__COMPLETE THE FOLLOWING__:
**1.** According to the post on Book of Mormon authorship, when does official Mormon history say Rigdon first met Joseph Smith?
**2.** Summarize the post on Book of Mormon authorship in two sentences.

__SOURCE EXCERPT__:
— start —
In my previous post, I presented the official origin story of the
Book of Mormon, while also pointing out a few issues with it. My
opinion of the Book of Mormon, that it is not a translation of an
ancient record, does not rest so much on its origin story as on its
contents and the lack of corroborating evidence. Nevertheless, if the
peoples described in the Book of Mormon never existed, we still have to
account for the existence of the Book of Mormon itself. How did the
text of the Book of Mormon come to be written? The main possibilities
are that Joseph Smith wrote it, someone else wrote it, or multiple
people wrote it.
One theory appearing as early as 1831
is that Sydney Rigdon wrote the Book of Mormon using an unpublished
portion of a manuscript written by Solomon Spalding. Official Mormon
history has Rigdon first meeting Joseph Smith December 1830, eight
months after the publication of the Book of Mormon. The first
proponents of the Spalding-Rigdon theory claimed that Joseph Smith knew
Sidney Rigdon much earlier and that their later meeting was concocted
after the fact. A 2008 Stanford-based study using computer-aided
statistical analysis of word usage determined that probable Book of
Mormon authors were Rigdon, Spalding, and Oliver Cowdery. However, the
results of this study are controversial because Smith was not included
as a possible author due to a lack of pure writing samples where Smith
did not use a scribe. An abstract of the Stanford-based study can be
found here. The Maxwell Institute discusses the Spalding-Rigdon theory in this article.
I
have included in this post and a previous post links to articles from
the Maxwell Institute. The Maxwell Institute is a department of the
church-owned Brigham Young University devoted to religious scholarship
from a pro-Mormon perspective. I have primarily included these links to
present the Mormon view on specific issues. However, these articles
are very long and complex and seem to be more aimed at obfuscation than
clarity. Perhaps the authors feel that the issues themselves are
complex enough to merit such lengthy treatment, but I believe that the
central issues could be discussed more concisely. The strategy seems to
be to bury the reader in so much detail of questionable relevance that
the truly relevant issues are obscured. For the faithful, it is enough
to know that responses to critics exist. Whether they truly answer the
issues is something that most believers probably do not know because few
of them actually slog their way through these lengthy tomes. In a
future post, I will go into more detail about the actual content of some
of the existing Book of Mormon apologetics and explain why I do not
find it convincing.
— end —
__MATERIAL SUPPLIED__:
— start —
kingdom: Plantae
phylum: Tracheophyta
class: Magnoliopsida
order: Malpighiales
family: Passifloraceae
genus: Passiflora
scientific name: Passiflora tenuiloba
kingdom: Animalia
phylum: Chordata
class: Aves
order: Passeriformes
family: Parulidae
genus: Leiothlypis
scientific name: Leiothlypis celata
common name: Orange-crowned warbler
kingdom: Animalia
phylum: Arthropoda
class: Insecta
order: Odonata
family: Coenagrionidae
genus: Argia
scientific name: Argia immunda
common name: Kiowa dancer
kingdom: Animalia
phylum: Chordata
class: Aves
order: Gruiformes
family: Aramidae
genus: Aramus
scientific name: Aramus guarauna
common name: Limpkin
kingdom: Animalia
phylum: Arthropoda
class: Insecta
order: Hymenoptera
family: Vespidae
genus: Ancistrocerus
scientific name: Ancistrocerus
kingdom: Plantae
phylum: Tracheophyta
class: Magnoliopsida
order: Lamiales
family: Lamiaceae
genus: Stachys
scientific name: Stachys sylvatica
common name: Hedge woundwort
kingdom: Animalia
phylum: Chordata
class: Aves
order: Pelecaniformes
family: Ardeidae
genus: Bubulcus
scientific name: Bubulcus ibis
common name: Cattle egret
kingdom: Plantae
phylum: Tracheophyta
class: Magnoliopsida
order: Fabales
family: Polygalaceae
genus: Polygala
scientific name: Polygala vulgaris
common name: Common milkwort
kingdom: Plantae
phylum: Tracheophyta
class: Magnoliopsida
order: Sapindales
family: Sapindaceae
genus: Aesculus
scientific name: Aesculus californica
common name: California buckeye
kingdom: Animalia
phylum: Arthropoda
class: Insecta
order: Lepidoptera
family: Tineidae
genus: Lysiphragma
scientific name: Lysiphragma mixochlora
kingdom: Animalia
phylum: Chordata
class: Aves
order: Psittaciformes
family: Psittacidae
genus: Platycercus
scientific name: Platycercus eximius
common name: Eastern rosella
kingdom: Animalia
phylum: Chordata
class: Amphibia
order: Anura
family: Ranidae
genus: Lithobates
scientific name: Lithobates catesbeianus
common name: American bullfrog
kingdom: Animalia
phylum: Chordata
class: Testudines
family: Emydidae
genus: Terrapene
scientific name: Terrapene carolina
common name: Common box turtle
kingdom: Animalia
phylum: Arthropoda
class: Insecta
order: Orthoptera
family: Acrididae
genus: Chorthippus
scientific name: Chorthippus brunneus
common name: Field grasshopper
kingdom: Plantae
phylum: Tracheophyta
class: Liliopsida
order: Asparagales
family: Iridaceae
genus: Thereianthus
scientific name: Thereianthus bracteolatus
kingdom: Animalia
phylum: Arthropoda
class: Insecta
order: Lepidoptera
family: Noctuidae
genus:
— end —
__ANSWERS TO EACH TASK__:
**1.** In December 1830, eight months after the Book of Mormon was published.

**2.** The post asks how the Book of Mormon came to be written and describes a theory, dating to 1831, that Rigdon wrote it using part of an unpublished manuscript by Spalding, along with a controversial 2008 Stanford-based word-usage study that did not include Smith as a possible author. It also explains that its linked Maxwell Institute articles present the pro-Mormon view, though the author finds them so long and complex that they seem to obscure the truly relevant issues.